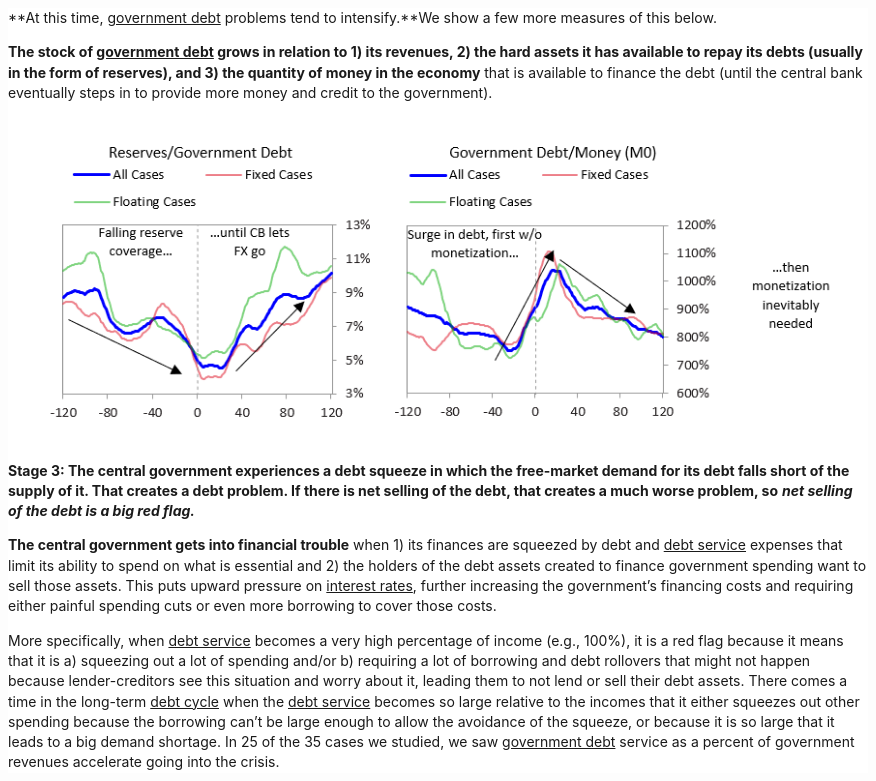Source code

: **At this time, [government debt](../../../Financial%20Markets/Fixed%20Income%20Securities%20Tools%20for%20Today's%20Markets/Front%20Matter/Global%20Fixed%20Income%20Markets.md) problems tend to intensify.**We show a few more measures of this below.

**The stock of [government debt](../../../Financial%20Markets/Fixed%20Income%20Securities%20Tools%20for%20Today's%20Markets/Front%20Matter/Global%20Fixed%20Income%20Markets.md) grows in relation to 1) its revenues, 2) the hard assets it has available to repay its debts (usually in the form of reserves), and 3) the quantity of money in the economy** that is available to finance the debt (until the central bank eventually steps in to provide more money and credit to the government).

  

![](Attachments/1737145864288.png)

**Stage 3: The central government experiences a debt squeeze in which the free-market demand for its debt falls short of the supply of it. That creates a debt problem. If there is net selling of the debt, that creates a much worse problem, so** ***net selling of the debt is a big red flag.***

**The central government gets into financial trouble** when 1) its finances are squeezed by debt and [debt service](../../../Financial%20Engineering/Notes%20on%20Currency%20Swaps.md) expenses that limit its ability to spend on what is essential and 2) the holders of the debt assets created to finance government spending want to sell those assets. This puts upward pressure on [interest rates](../../../Financial%20Markets/Fixed%20Income%20Securities%20Tools%20for%20Today's%20Markets/Chapter%202/Interest%20Rate%20Quotations.md), further increasing the government’s financing costs and requiring either painful spending cuts or even more borrowing to cover those costs.

More specifically, when [debt service](../../../Financial%20Engineering/Notes%20on%20Currency%20Swaps.md) becomes a very high percentage of income (e.g., 100%), it is a red flag because it means that it is a) squeezing out a lot of spending and/or b) requiring a lot of borrowing and debt rollovers that might not happen because lender-creditors see this situation and worry about it, leading them to not lend or sell their debt assets. There comes a time in the long-term [debt cycle](../Chapters/US%20Debt%20Crisis%20and%20Adjustment%201928-1937.md) when the [debt service](../../../Financial%20Engineering/Notes%20on%20Currency%20Swaps.md) becomes so large relative to the incomes that it either squeezes out other spending because the borrowing can’t be large enough to allow the avoidance of the squeeze, or because it is so large that it leads to a big demand shortage. In 25 of the 35 cases we studied, we saw [government debt](../../../Financial%20Markets/Fixed%20Income%20Securities%20Tools%20for%20Today's%20Markets/Front%20Matter/Global%20Fixed%20Income%20Markets.md) service as a percent of government revenues accelerate going into the crisis.
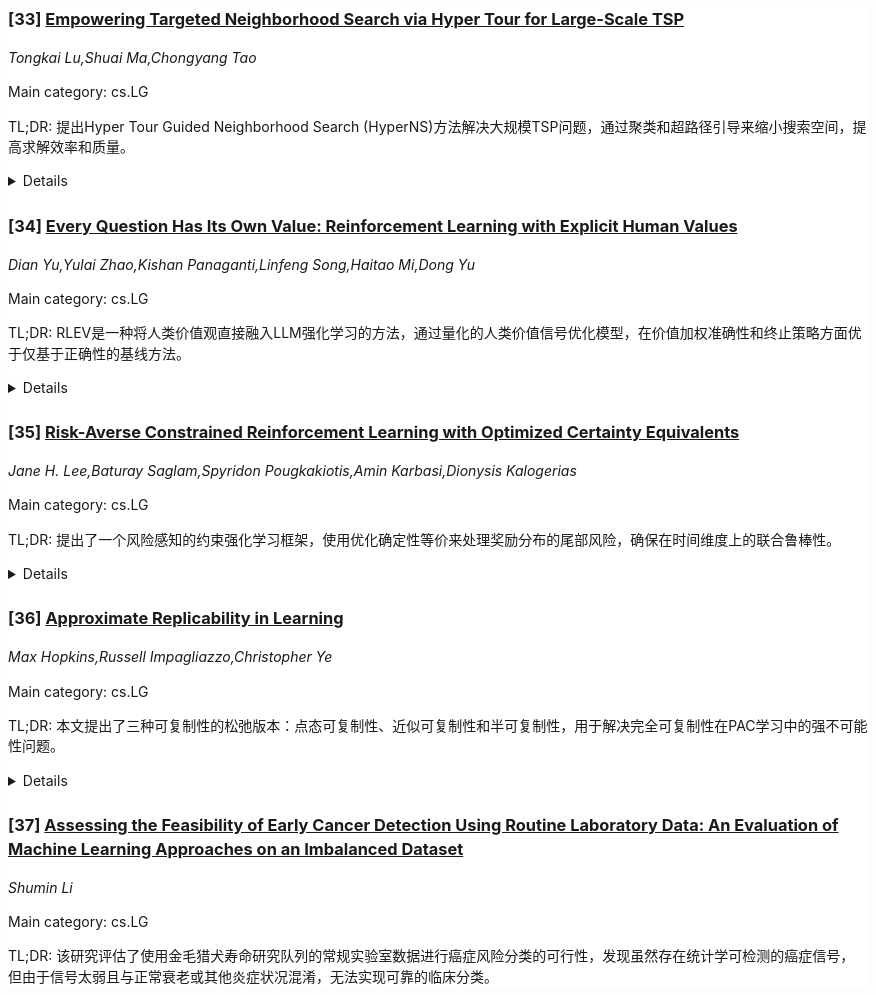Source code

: 
### [33] [Empowering Targeted Neighborhood Search via Hyper Tour for Large-Scale TSP](https://arxiv.org/abs/2510.20169)
*Tongkai Lu,Shuai Ma,Chongyang Tao*

Main category: cs.LG

TL;DR: 提出Hyper Tour Guided Neighborhood Search (HyperNS)方法解决大规模TSP问题，通过聚类和超路径引导来缩小搜索空间，提高求解效率和质量。


<details><summary>Details</summary></details>


### [34] [Every Question Has Its Own Value: Reinforcement Learning with Explicit Human Values](https://arxiv.org/abs/2510.20187)
*Dian Yu,Yulai Zhao,Kishan Panaganti,Linfeng Song,Haitao Mi,Dong Yu*

Main category: cs.LG

TL;DR: RLEV是一种将人类价值观直接融入LLM强化学习的方法，通过量化的人类价值信号优化模型，在价值加权准确性和终止策略方面优于仅基于正确性的基线方法。


<details><summary>Details</summary></details>


### [35] [Risk-Averse Constrained Reinforcement Learning with Optimized Certainty Equivalents](https://arxiv.org/abs/2510.20199)
*Jane H. Lee,Baturay Saglam,Spyridon Pougkakiotis,Amin Karbasi,Dionysis Kalogerias*

Main category: cs.LG

TL;DR: 提出了一个风险感知的约束强化学习框架，使用优化确定性等价来处理奖励分布的尾部风险，确保在时间维度上的联合鲁棒性。


<details><summary>Details</summary></details>


### [36] [Approximate Replicability in Learning](https://arxiv.org/abs/2510.20200)
*Max Hopkins,Russell Impagliazzo,Christopher Ye*

Main category: cs.LG

TL;DR: 本文提出了三种可复制性的松弛版本：点态可复制性、近似可复制性和半可复制性，用于解决完全可复制性在PAC学习中的强不可能性问题。


<details><summary>Details</summary></details>


### [37] [Assessing the Feasibility of Early Cancer Detection Using Routine Laboratory Data: An Evaluation of Machine Learning Approaches on an Imbalanced Dataset](https://arxiv.org/abs/2510.20209)
*Shumin Li*

Main category: cs.LG

TL;DR: 该研究评估了使用金毛猎犬寿命研究队列的常规实验室数据进行癌症风险分类的可行性，发现虽然存在统计学可检测的癌症信号，但由于信号太弱且与正常衰老或其他炎症状况混淆，无法实现可靠的临床分类。

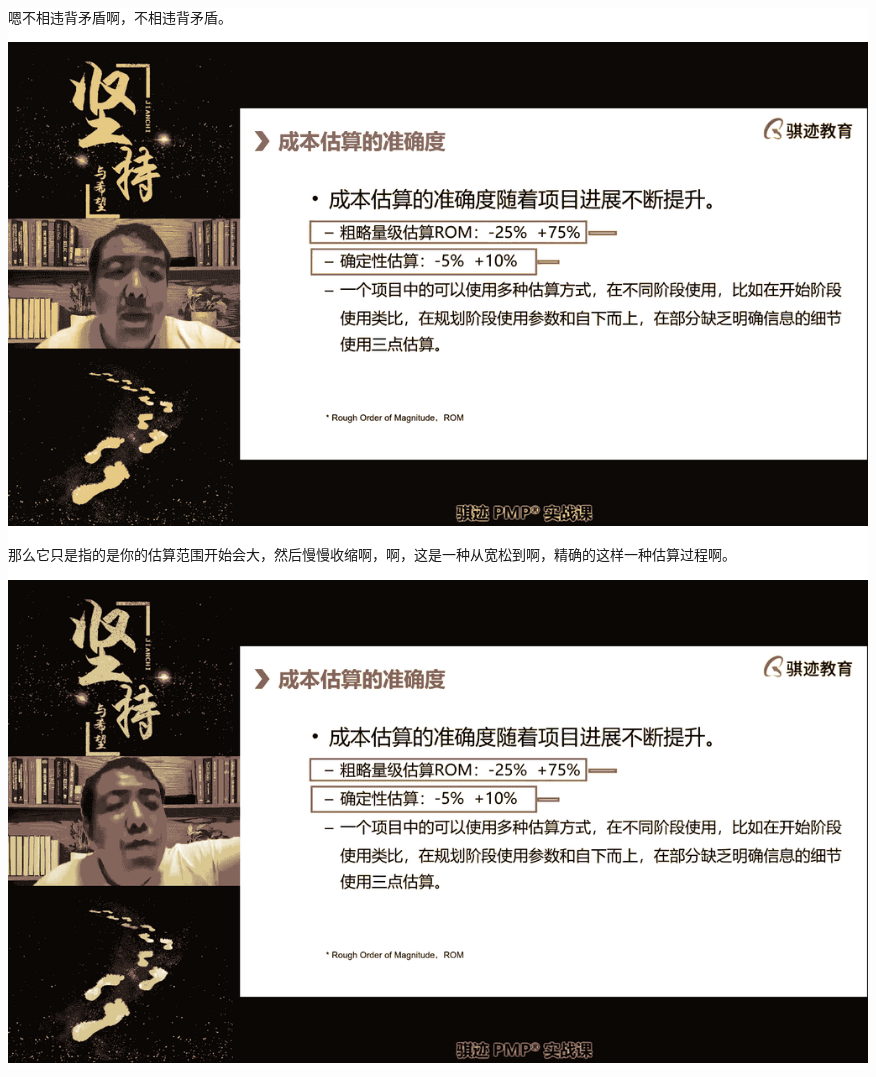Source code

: 嗯不相违背矛盾啊，不相违背矛盾。

![](img/c6ba92e1eee6f50fd8d4a3ef7efb93f3_139.png)

那么它只是指的是你的估算范围开始会大，然后慢慢收缩啊，啊，这是一种从宽松到啊，精确的这样一种估算过程啊。



![](img/c6ba92e1eee6f50fd8d4a3ef7efb93f3_141.png)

------------------------------------------------------------------------

> _WRITTEN TASK_
Switch every "Main category" to "Primary category" across all the records above, changing nothing else, and leave the pictures out.

> _EXERCISE OUTPUT_
Source code

: **At this time, [government debt](../../../Financial%20Markets/Fixed%20Income%20Securities%20Tools%20for%20Today's%20Markets/Front%20Matter/Global%20Fixed%20Income%20Markets.md) problems tend to intensify.**We show a few more measures of this below.

**The stock of [government debt](../../../Financial%20Markets/Fixed%20Income%20Securities%20Tools%20for%20Today's%20Markets/Front%20Matter/Global%20Fixed%20Income%20Markets.md) grows in relation to 1) its revenues, 2) the hard assets it has available to repay its debts (usually in the form of reserves), and 3) the quantity of money in the economy** that is available to finance the debt (until the central bank eventually steps in to provide more money and credit to the government).

  

![](Attachments/1737145864288.png)

**Stage 3: The central government experiences a debt squeeze in which the free-market demand for its debt falls short of the supply of it. That creates a debt problem. If there is net selling of the debt, that creates a much worse problem, so** ***net selling of the debt is a big red flag.***

**The central government gets into financial trouble** when 1) its finances are squeezed by debt and [debt service](../../../Financial%20Engineering/Notes%20on%20Currency%20Swaps.md) expenses that limit its ability to spend on what is essential and 2) the holders of the debt assets created to finance government spending want to sell those assets. This puts upward pressure on [interest rates](../../../Financial%20Markets/Fixed%20Income%20Securities%20Tools%20for%20Today's%20Markets/Chapter%202/Interest%20Rate%20Quotations.md), further increasing the government’s financing costs and requiring either painful spending cuts or even more borrowing to cover those costs.

More specifically, when [debt service](../../../Financial%20Engineering/Notes%20on%20Currency%20Swaps.md) becomes a very high percentage of income (e.g., 100%), it is a red flag because it means that it is a) squeezing out a lot of spending and/or b) requiring a lot of borrowing and debt rollovers that might not happen because lender-creditors see this situation and worry about it, leading them to not lend or sell their debt assets. There comes a time in the long-term [debt cycle](../Chapters/US%20Debt%20Crisis%20and%20Adjustment%201928-1937.md) when the [debt service](../../../Financial%20Engineering/Notes%20on%20Currency%20Swaps.md) becomes so large relative to the incomes that it either squeezes out other spending because the borrowing can’t be large enough to allow the avoidance of the squeeze, or because it is so large that it leads to a big demand shortage. In 25 of the 35 cases we studied, we saw [government debt](../../../Financial%20Markets/Fixed%20Income%20Securities%20Tools%20for%20Today's%20Markets/Front%20Matter/Global%20Fixed%20Income%20Markets.md) service as a percent of government revenues accelerate going into the crisis.
Source code

: 
### [33] [Empowering Targeted Neighborhood Search via Hyper Tour for Large-Scale TSP](https://arxiv.org/abs/2510.20169)
*Tongkai Lu,Shuai Ma,Chongyang Tao*

Primary category: cs.LG

TL;DR: 提出Hyper Tour Guided Neighborhood Search (HyperNS)方法解决大规模TSP问题，通过聚类和超路径引导来缩小搜索空间，提高求解效率和质量。


<details><summary>Details</summary></details>


### [34] [Every Question Has Its Own Value: Reinforcement Learning with Explicit Human Values](https://arxiv.org/abs/2510.20187)
*Dian Yu,Yulai Zhao,Kishan Panaganti,Linfeng Song,Haitao Mi,Dong Yu*

Primary category: cs.LG

TL;DR: RLEV是一种将人类价值观直接融入LLM强化学习的方法，通过量化的人类价值信号优化模型，在价值加权准确性和终止策略方面优于仅基于正确性的基线方法。


<details><summary>Details</summary></details>


### [35] [Risk-Averse Constrained Reinforcement Learning with Optimized Certainty Equivalents](https://arxiv.org/abs/2510.20199)
*Jane H. Lee,Baturay Saglam,Spyridon Pougkakiotis,Amin Karbasi,Dionysis Kalogerias*

Primary category: cs.LG

TL;DR: 提出了一个风险感知的约束强化学习框架，使用优化确定性等价来处理奖励分布的尾部风险，确保在时间维度上的联合鲁棒性。


<details><summary>Details</summary></details>


### [36] [Approximate Replicability in Learning](https://arxiv.org/abs/2510.20200)
*Max Hopkins,Russell Impagliazzo,Christopher Ye*

Primary category: cs.LG

TL;DR: 本文提出了三种可复制性的松弛版本：点态可复制性、近似可复制性和半可复制性，用于解决完全可复制性在PAC学习中的强不可能性问题。


<details><summary>Details</summary></details>


### [37] [Assessing the Feasibility of Early Cancer Detection Using Routine Laboratory Data: An Evaluation of Machine Learning Approaches on an Imbalanced Dataset](https://arxiv.org/abs/2510.20209)
*Shumin Li*

Primary category: cs.LG

TL;DR: 该研究评估了使用金毛猎犬寿命研究队列的常规实验室数据进行癌症风险分类的可行性，发现虽然存在统计学可检测的癌症信号，但由于信号太弱且与正常衰老或其他炎症状况混淆，无法实现可靠的临床分类。

Source code

: 嗯不相违背矛盾啊，不相违背矛盾。

![](img/c6ba92e1eee6f50fd8d4a3ef7efb93f3_139.png)

那么它只是指的是你的估算范围开始会大，然后慢慢收缩啊，啊，这是一种从宽松到啊，精确的这样一种估算过程啊。



![](img/c6ba92e1eee6f50fd8d4a3ef7efb93f3_141.png)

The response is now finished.